Aluminum-copper-lithium alloy having improved compressive strength and improved toughness
Abstract
The invention relates to a product based on an aluminium alloy comprising, as percentages by weight, 4.0 to 4.6% by weight of Cu, 0.7 to 1.2% by weight of Li, 0.5 to 0.65% by weight of Mg, 0.10 to 0.20% by weight of Zr, 0.15 to 0.30% by weight of Ag, 0.25 to 0.45% by weight of Zn, 0.05 to 0.35% by weight of Mn, at most 0.20% by weight of Fe+Si, at least one element selected from Cr, Sc, Hf, V and Ti, the amount of said element, if selected, being from 0.05 to 0.3% by weight for Cr and for Sc, 0.05 to 0.5% by weight for Hf and for V and 0.01 to 0.15% by weight for Ti, the other elements being at most 0.05% by weight each and 0.15% by weight in total, the remainder being aluminium.

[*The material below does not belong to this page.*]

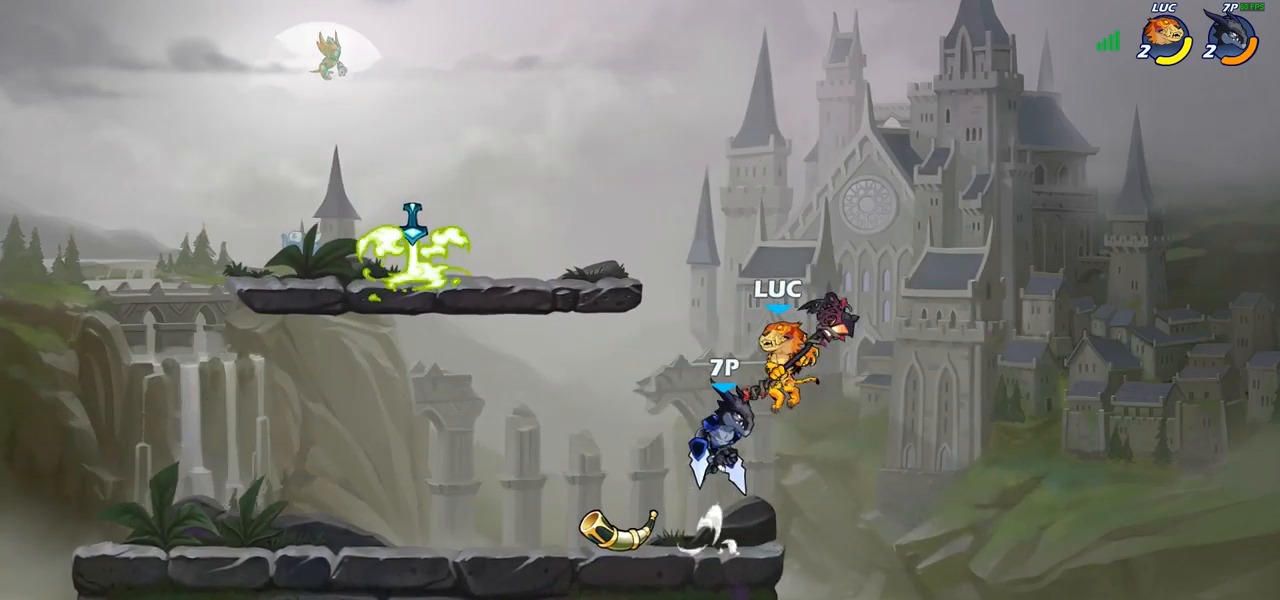
{"buttons": [], "left_stick": "down-left", "right_stick": "center", "events": [[17, "R2", "down"], [300, "left_stick", "right"], [383, "R2", "up"], [433, "left_stick", "down-left"]]}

The invention also relates to a method for obtaining such a product and to the use thereof as an aircraft structural element.
Claims
exact text as granted — not AI-modified1 . A product based on an aluminum alloy comprising, in percentage by weight,
4.0 to 4.6% by weight of Cu, 0.7 to 1.2% by weight of Li, 0.5 to 0.65% by weight of Mg, 0.10 to 0.20% by weight of Zr, 0.15 to 0.30% by weight of Ag, 0.25 to 0.45% by weight of Zn, 0.05 to 0.35% by weight of Mn, at most 0.20% by weight of Fe+Si, at least one element selected from Cr, Sc, Hf, V and Ti, the amount of said element, if selected, being from 0.05 to 0.3% by weight for Cr and for Sc, 0.05 to 0.5% by weight for Hf and for V and from 0.01 to 0.15% by weight for Ti, other elements at most 0.05% by weight each and 0.15% by weight in total, the remainder being aluminum.
2 . The product based on an aluminum alloy according to claim 1 wherein the Cu content is comprised between 4.2 and 4.5% by weight, optionally between 4.2 and 4.4% by weight.
3 . The product based on an aluminum alloy according to claim 1 wherein the Li content is comprised between 0.8 and 1.0% by weight, optionally preferably between 0.85 and 0.95% by weight.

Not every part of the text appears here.